И вот почему он так напрягся, когда я вдруг сказал, что хотел бы поговорить с ним с глазу на глаз в номере токийской гостиницы, где мы остановились перед возвращением в Британию. План действий я разработал за несколько дней до этого. Я решил, что объяснюсь с ним в письменном виде и что именно такой подход вполне удовлетворит наши обоюдные потребности. Письмо я собирался отдать ему в Киото (он очень хотел показать мне величественные храмы бывшей столицы Японии).
Утром нашей запланированной поездки в Киото шел сильный дождь, и Нагасэ плохо себя чувствовал, поэтому в этот удивительный город мы отправились в компании Ёсико. Под дождем Кинкаку-дзи — «Золотой павильон» — приглушил свой блеск, его отражение в озере-зеркале пошло рябью. Мы бродили по аскетичным садам, разглядывали все, что только можно, но меня грызла тревога за Нагасэ, и я торопился заключить окончательный мир.
Сейчас, сидя у окна непримечательной современной гостиницы, я разглядывал прибывающие и отбывающие поезда громадного Токийского вокзала. Надо было дождаться, когда Патти и Ёсико уйдут по своим делам. Мое пожелание увидеть Нагасэ наедине произвело на Ёсико эффект разорвавшейся бомбы; она с встревоженным выражением обратилась к Патти и произнесла по-английски слово «сердце», после чего умоляюще взглянула на меня. Я сказал, что все будет хорошо, но у нее так и не получилось скрыть свое отчаянное беспокойство.

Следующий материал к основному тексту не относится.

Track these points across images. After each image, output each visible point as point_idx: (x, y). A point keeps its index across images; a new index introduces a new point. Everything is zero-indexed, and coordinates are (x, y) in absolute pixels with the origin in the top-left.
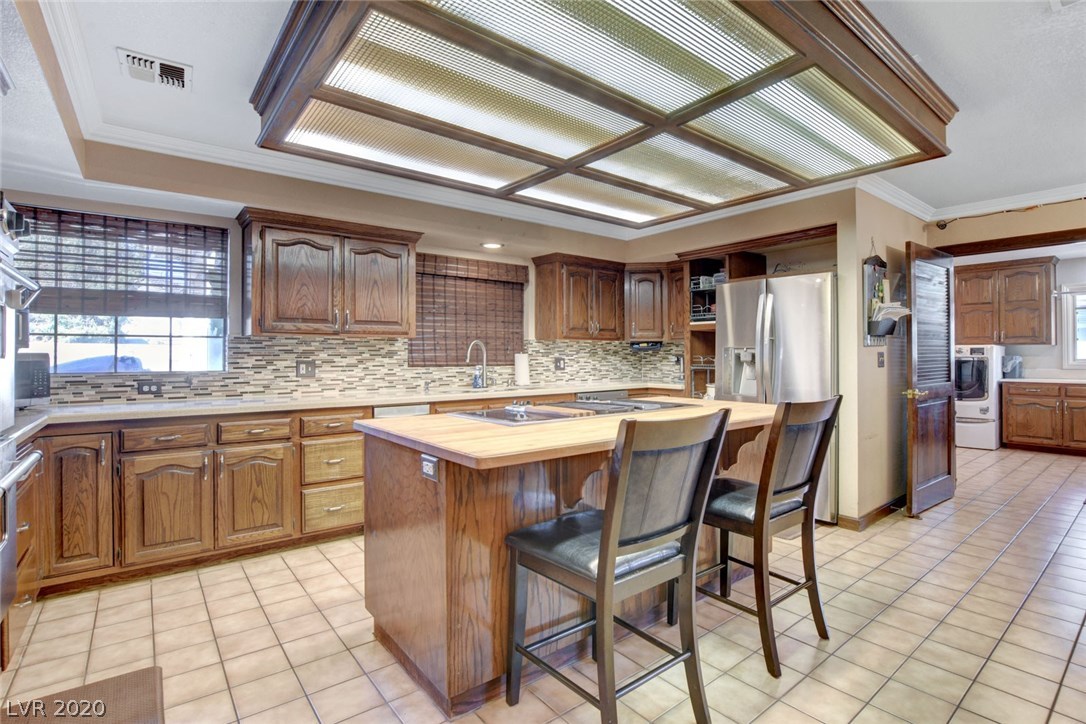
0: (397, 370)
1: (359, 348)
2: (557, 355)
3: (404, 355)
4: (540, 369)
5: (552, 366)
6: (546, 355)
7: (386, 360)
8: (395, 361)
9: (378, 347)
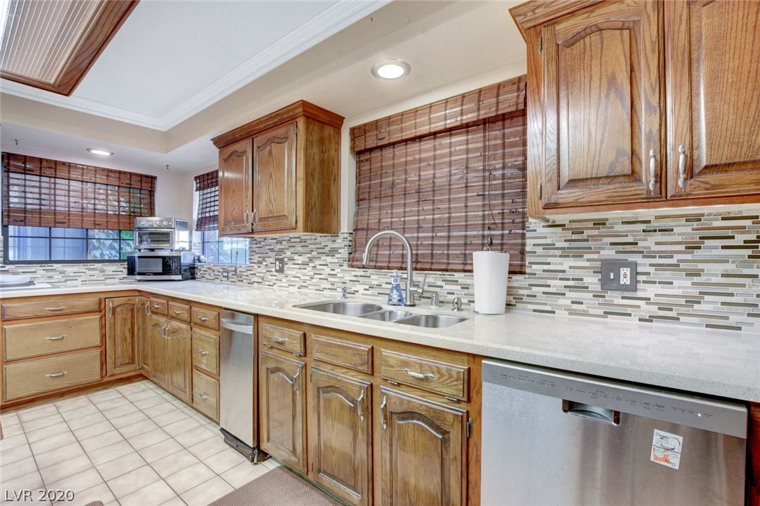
0: (338, 270)
1: (310, 246)
2: (609, 253)
3: (344, 253)
4: (556, 285)
5: (593, 281)
6: (573, 252)
7: (329, 259)
8: (336, 260)
9: (323, 244)
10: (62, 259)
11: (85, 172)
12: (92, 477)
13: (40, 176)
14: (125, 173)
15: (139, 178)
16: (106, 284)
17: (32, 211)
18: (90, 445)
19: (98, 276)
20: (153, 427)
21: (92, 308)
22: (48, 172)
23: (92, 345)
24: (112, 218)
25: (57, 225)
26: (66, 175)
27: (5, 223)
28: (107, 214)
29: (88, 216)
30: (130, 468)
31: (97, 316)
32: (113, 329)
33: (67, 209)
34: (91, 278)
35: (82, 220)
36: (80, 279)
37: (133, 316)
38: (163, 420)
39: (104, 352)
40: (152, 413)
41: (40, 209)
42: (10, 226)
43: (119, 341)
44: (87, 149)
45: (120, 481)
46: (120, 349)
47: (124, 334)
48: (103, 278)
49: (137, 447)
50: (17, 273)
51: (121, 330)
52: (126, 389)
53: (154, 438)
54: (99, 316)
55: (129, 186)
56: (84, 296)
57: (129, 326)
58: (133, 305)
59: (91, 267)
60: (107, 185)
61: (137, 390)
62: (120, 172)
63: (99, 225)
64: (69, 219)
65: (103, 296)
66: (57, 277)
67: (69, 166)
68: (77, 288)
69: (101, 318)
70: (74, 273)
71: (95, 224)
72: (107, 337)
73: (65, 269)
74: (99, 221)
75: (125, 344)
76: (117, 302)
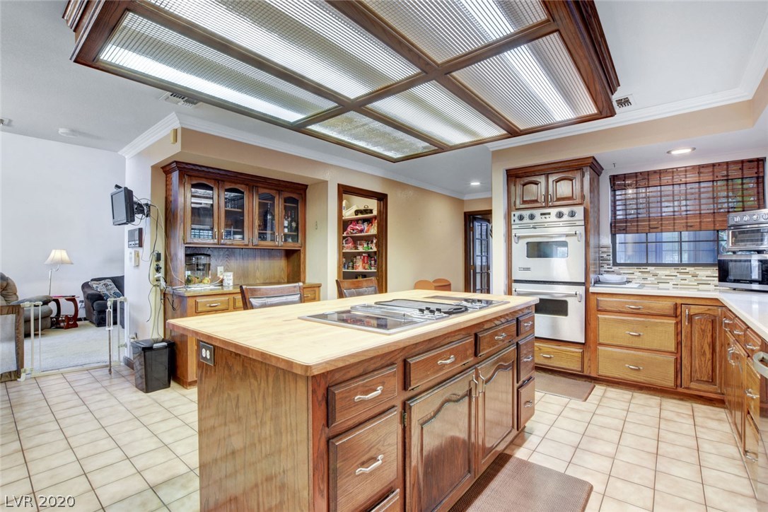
10: (654, 262)
11: (675, 174)
12: (605, 464)
13: (637, 188)
14: (719, 164)
15: (740, 166)
16: (699, 290)
17: (632, 221)
18: (628, 440)
19: (690, 281)
20: (694, 460)
21: (667, 312)
22: (642, 183)
23: (666, 349)
24: (706, 218)
25: (651, 230)
26: (657, 183)
27: (613, 232)
28: (700, 214)
29: (680, 219)
30: (636, 481)
31: (673, 321)
32: (689, 339)
33: (659, 215)
34: (683, 282)
35: (674, 223)
36: (671, 283)
37: (713, 328)
38: (710, 460)
39: (679, 361)
40: (705, 447)
41: (637, 218)
42: (617, 235)
43: (696, 353)
44: (668, 152)
45: (619, 484)
46: (697, 362)
47: (702, 347)
48: (696, 284)
49: (660, 467)
50: (620, 274)
51: (700, 342)
52: (701, 409)
53: (684, 472)
54: (674, 322)
55: (725, 178)
56: (660, 299)
57: (709, 339)
58: (715, 316)
59: (682, 271)
60: (699, 182)
61: (712, 416)
62: (714, 165)
63: (691, 226)
64: (662, 224)
65: (679, 301)
66: (651, 279)
67: (660, 172)
68: (668, 291)
69: (677, 323)
70: (666, 276)
71: (687, 226)
72: (683, 345)
73: (657, 272)
74: (692, 222)
75: (703, 359)
76: (694, 310)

Когда они ушли, я отправился в соседний номер. Там, в тихой комнате, куда почти не доносился уличный шум и гул поездов, я дал Нагасэ то прощение, которого он хотел.
Свое коротенькое письмо я прочел ему вслух, делая паузы после каждого абзаца, желая убедиться, что он все понимает. В письме я сказал, что война кончилась почти пятьдесят лет тому назад, что я много страдал, что мне известно, как много тягот он перенес за это время, что он проявил мужество и отвагу в борьбе с милитаризмом, много работал ради примирения. Я сказал ему, что, хотя не могу забыть о случившемся в Канбури в 1943-м, лично его я полностью простил.
Он был вновь переполнен чувствами, и мы еще долго сидели в его комнате, беседуя негромко и никуда не торопясь.
* * *
Следующим утром мы проводили Нагасэ и Ёсико на вокзал, откуда они поездом уехали в Курасики. Тем же вечером он позвонил нам в номер, желая удостовериться, что с нами все в порядке. Я был уверен, что вижу его в последний раз, во всяком случае, в этой жизни. На другой день мы самостоятельно нашли нужный нам поезд до Осаки, откуда предстоял перелет в Британию. После трехчасовой поездки мы наконец вышли на платформу — и что вы думаете? Точнехонько напротив открывшейся двери стоял мой друг Нагасэ вместе с Ёсико, рот до ушей и сплошные поклоны. Они знали расписание нашего поезда, номера мест и вели себя точно маленькие дети, в восторге от собственной проделки. Я тоже был чертовски рад их видеть.
Они отвезли нас в аэропорт, и мы покинули Японию. Когда самолет лег на крыло, разворачиваясь над Осакским заливом, я взял жену за руку. Я чувствовал, что совершил нечто такое, о чем и мечтать не смел. Состоявшаяся встреча превратила Нагасэ из ненавистного врага, дружба с которым немыслима, в побратима. Если бы лицо одного из моих мучителей так и осталось безымянным, если бы я не сумел увидеть, что за этим лицом тоже стоит разбитая жизнь, прошлое так и продолжало бы наносить мне бессмысленные визиты через кошмары. Я доказал самому себе, что не достаточно только лишь помнить, если это заставляет тебя зачерстветь в ненависти.
В Таиланде, когда мы, отбившись от остальных, бродили по военному мемориалу в Чунгкае, Патти вдруг усомнилась: «Ты только взгляни, сколько кругом могил… Так правильно ли то, что мы делаем?» Сомнение продлилось лишь краткий миг, коль скоро мы оба знали, что оказались здесь не понапрасну. И я ответил: «Нельзя, чтобы ненависть была вечной».